> _Passage shown_:
*** Begin section ***
Most calorie trackers I tried had the same problem: they looked polished, but the actual logging flow was still clunky.
That is what pushed me to build MetricSync.
A few things I focused on:
• cheaper than CalAI
• more features in the core product instead of upsell walls
• better accuracy from tighter nutrition parsing and clearer corrections
• a 3 day free trial so people can test it before paying
The biggest lesson as a solo founder has been that people do not care about AI in the abstract. They care whether dinner takes 10 seconds to log and whether the numbers are trustworthy.
That forced me to cut a lot of flashy ideas and spend more time on correction loops, food entry cleanup, and making the app feel fast.
If you are building in consumer AI, I think this is the bar now:
better outcomes, lower friction, and a reason to switch today.
MetricSync is still early, but that is the product thesis.
Would love to hear how other founders think about accuracy vs convenience in habit apps.
That’s a great observation.
A lot of these tools focus on features or accuracy, but the real friction is in the moment of logging itself.
Even small decisions during input (what to select, how to correct, what’s “good enough”) add up and slow everything down.
The apps that feel fast usually reduce that decision load, not just the number of steps.
Curious how you approached that part in your flow.
*** End section ***
> _Dataset extract_:
*** Begin section ***
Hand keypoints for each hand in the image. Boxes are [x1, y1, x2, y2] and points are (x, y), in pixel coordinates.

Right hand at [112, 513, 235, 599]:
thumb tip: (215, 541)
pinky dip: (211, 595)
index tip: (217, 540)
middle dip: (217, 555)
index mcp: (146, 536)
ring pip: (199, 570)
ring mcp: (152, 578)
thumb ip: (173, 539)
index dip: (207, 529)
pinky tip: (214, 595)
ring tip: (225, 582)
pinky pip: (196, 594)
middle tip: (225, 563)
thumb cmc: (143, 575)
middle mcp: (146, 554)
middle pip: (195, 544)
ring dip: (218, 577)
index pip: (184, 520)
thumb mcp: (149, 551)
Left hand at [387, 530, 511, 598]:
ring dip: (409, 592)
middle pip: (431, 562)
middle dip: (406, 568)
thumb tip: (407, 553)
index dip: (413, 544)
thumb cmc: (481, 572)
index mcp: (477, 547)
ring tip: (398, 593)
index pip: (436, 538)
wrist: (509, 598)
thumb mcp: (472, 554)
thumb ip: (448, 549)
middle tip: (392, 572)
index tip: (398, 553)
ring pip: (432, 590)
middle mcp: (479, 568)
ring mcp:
*** End section ***
> _What you will do_:
1) In the MetricSync post, how long is the free trial?
2) Condense the paragraph of the MetricSync post that begins "The biggest lesson as a solo founder" into one shorter sentence that keeps its main facts.
3) Output the part of the MetricSync post from "If you are building" to "in your flow.", copied exactly.

> _Responses to the tasks_:
1) Three days.

2) As a solo founder, the biggest lesson was that people care less about AI in the abstract than about logging dinner in 10 seconds and trusting the numbers.

3)
If you are building in consumer AI, I think this is the bar now:
better outcomes, lower friction, and a reason to switch today.
MetricSync is still early, but that is the product thesis.
Would love to hear how other founders think about accuracy vs convenience in habit apps.
That’s a great observation.
A lot of these tools focus on features or accuracy, but the real friction is in the moment of logging itself.
Even small decisions during input (what to select, how to correct, what’s “good enough”) add up and slow everything down.
The apps that feel fast usually reduce that decision load, not just the number of steps.
Curious how you approached that part in your flow.